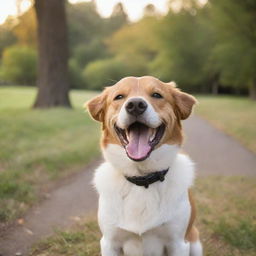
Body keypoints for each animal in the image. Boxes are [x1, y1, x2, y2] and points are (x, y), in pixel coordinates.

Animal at [87, 75, 203, 255]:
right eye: (119, 97)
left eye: (156, 95)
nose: (135, 105)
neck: (142, 179)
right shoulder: (109, 243)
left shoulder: (178, 243)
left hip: (195, 241)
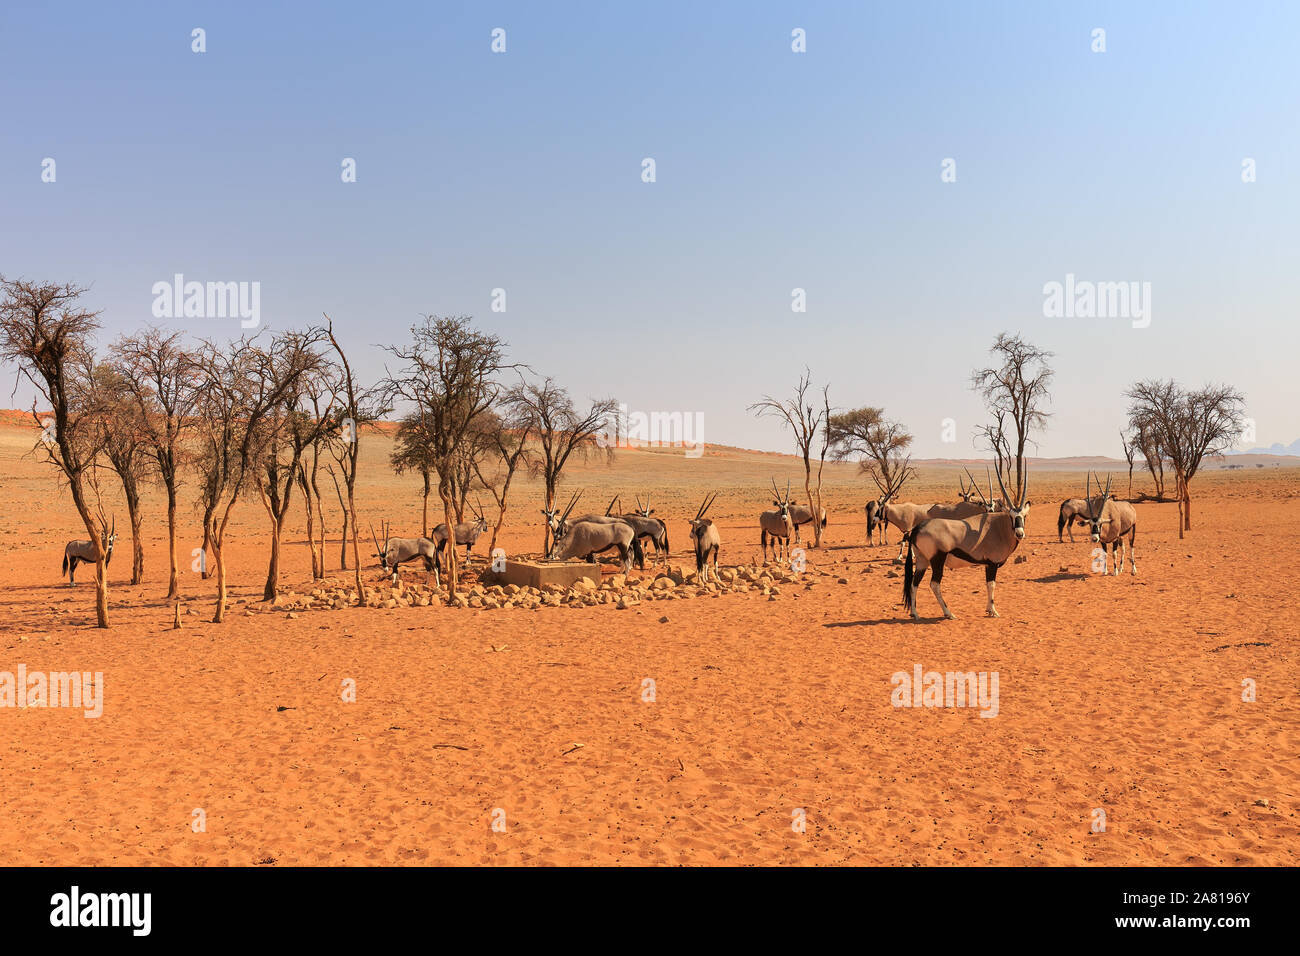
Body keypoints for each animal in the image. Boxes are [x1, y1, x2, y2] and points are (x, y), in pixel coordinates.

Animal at [899, 468, 1029, 621]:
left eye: (1024, 516)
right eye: (1011, 516)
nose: (1019, 533)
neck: (999, 527)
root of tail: (917, 528)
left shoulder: (987, 564)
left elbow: (987, 584)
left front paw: (988, 609)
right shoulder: (992, 564)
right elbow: (991, 585)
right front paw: (993, 611)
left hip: (922, 560)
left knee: (914, 583)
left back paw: (915, 613)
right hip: (937, 560)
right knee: (934, 584)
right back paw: (948, 613)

▶ _WHAT TO WORK ON_: Look through the entries and return every line where "right" appears.

▶ _RESULT_:
right eye: (119, 97)
right shoulder: (109, 243)
right eye: (1011, 516)
right shoulder: (992, 564)
right elbow: (991, 585)
right front paw: (993, 611)
right hip: (937, 560)
right knee: (934, 584)
right back paw: (948, 613)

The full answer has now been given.